Document understanding data
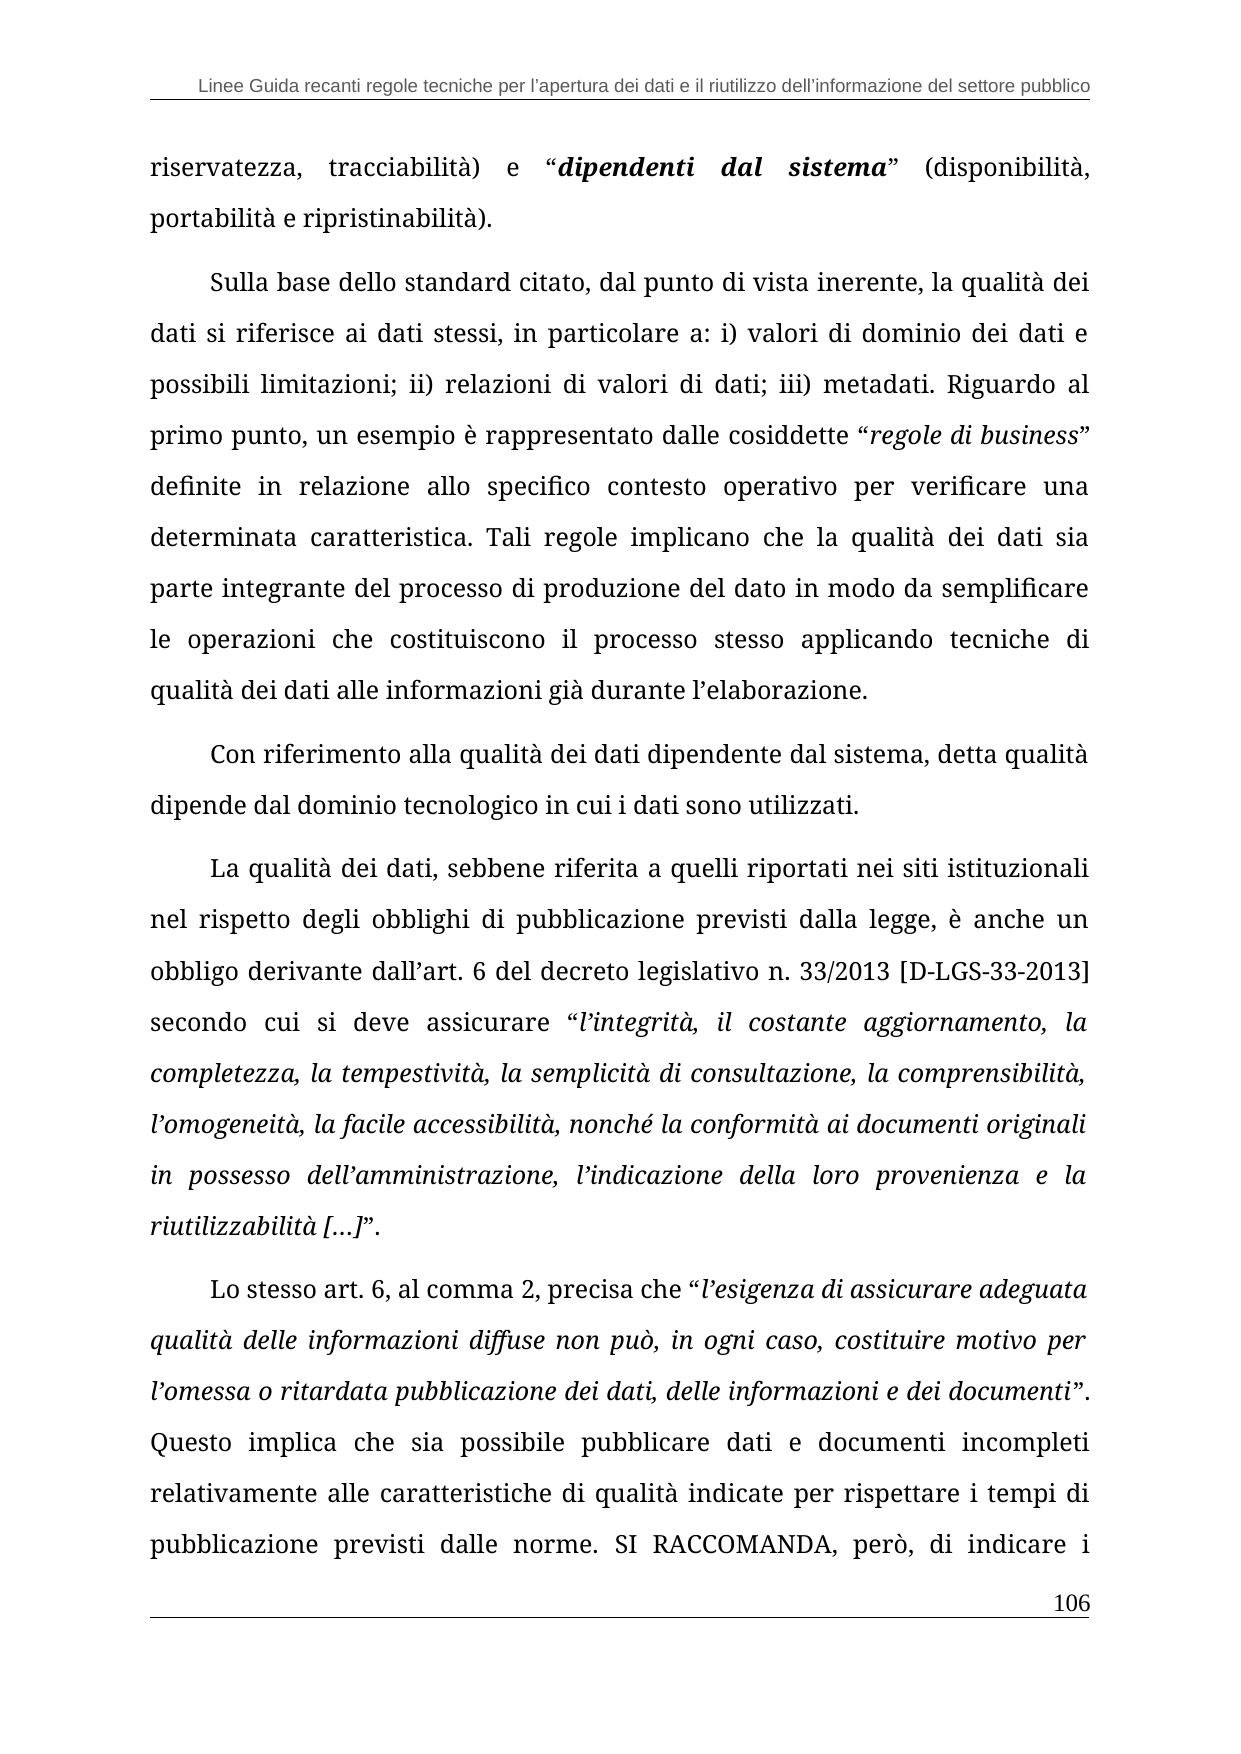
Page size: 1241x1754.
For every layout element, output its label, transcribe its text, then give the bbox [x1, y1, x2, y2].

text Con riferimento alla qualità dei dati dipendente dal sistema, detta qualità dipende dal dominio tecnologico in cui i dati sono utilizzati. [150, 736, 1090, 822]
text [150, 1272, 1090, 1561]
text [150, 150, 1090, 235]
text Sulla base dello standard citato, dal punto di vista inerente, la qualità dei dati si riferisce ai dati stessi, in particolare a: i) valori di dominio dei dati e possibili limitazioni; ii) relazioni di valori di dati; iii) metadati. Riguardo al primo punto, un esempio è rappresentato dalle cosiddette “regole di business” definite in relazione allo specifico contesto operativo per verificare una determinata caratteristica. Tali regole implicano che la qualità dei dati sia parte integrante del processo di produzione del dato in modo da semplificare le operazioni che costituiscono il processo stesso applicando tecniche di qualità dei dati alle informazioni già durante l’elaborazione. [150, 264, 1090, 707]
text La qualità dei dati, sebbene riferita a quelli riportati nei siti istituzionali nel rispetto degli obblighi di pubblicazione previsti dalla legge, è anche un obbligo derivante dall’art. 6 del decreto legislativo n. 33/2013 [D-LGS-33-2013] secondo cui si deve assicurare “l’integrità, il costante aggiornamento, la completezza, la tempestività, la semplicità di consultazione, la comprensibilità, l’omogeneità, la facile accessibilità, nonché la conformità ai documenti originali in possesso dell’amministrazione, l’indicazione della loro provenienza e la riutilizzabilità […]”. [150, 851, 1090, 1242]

TASK BRIEF: In your answer, include only the lines above starting at the line that holds "For every layout" and ending at the line that holds "text [150, 1272, 1090, 1561]", copied exactly.

FINISHED TASK:
For every layout element, output its label, transcribe its text, then give the bbox [x1, y1, x2, y2].

text Con riferimento alla qualità dei dati dipendente dal sistema, detta qualità dipende dal dominio tecnologico in cui i dati sono utilizzati. [150, 736, 1090, 822]
text [150, 1272, 1090, 1561]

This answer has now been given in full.